[Extract to read]

►

Here’s some general fun facts I learned on my tour today. A brief warning, I don’t know much about wine so most of this is all new to me and there’s definitely some details to be filled in.

Fun Facts:

- Can’t remember the exact particulars but some sort of blight attacked French vines in the late 1800s. French investors went looking for other regions to start vineyards in, and a lot of them ended up in northern Spain. This wine company was started with three French investors and six Spainsh ones, hence the name.

- Blight etc has been a problem for grapes for a long time and the tour guide mentioned that the solution for a lot of it is grafting disease resistant roots onto the grape vine you want to plant. Those disease resistant ones she mentioned are from the States. France found the disease resistant ones the hard way, as they imported a bunch of American grape vines once and something nasty in them started to kill all the other vines they had, and the American ones started to die too. But some of the American ones didn’t die... those were the silver lining to a huge agricultural disaster.

◄

[Work order 1]
According to the wine tour notes, how many French and Spanish investors started the wine company?
[Work order 2]
Write out the part of the wine tour notes starting at "Here’s some general" and ending at "hence the name.".
The data has no connection to the wine tour notes.

[Dataset section]
►

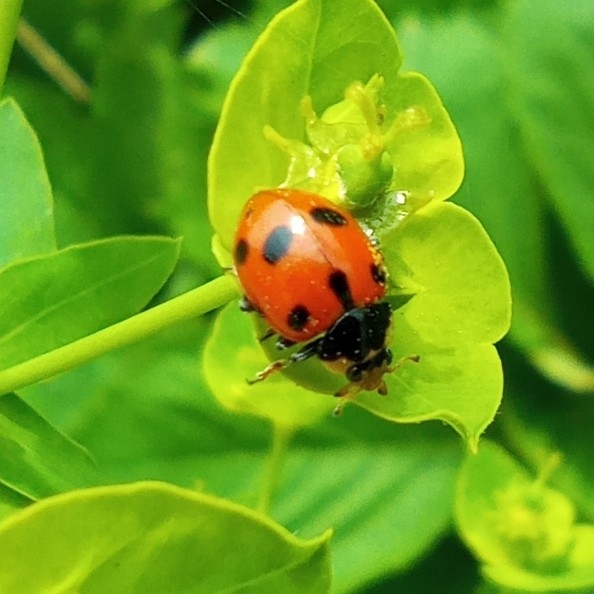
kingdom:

◄

[Your solution 1]
Three French investors and six Spanish ones.

[Your solution 2]
Here’s some general fun facts I learned on my tour today. A brief warning, I don’t know much about wine so most of this is all new to me and there’s definitely some details to be filled in.

Fun Facts:

- Can’t remember the exact particulars but some sort of blight attacked French vines in the late 1800s. French investors went looking for other regions to start vineyards in, and a lot of them ended up in northern Spain. This wine company was started with three French investors and six Spainsh ones, hence the name.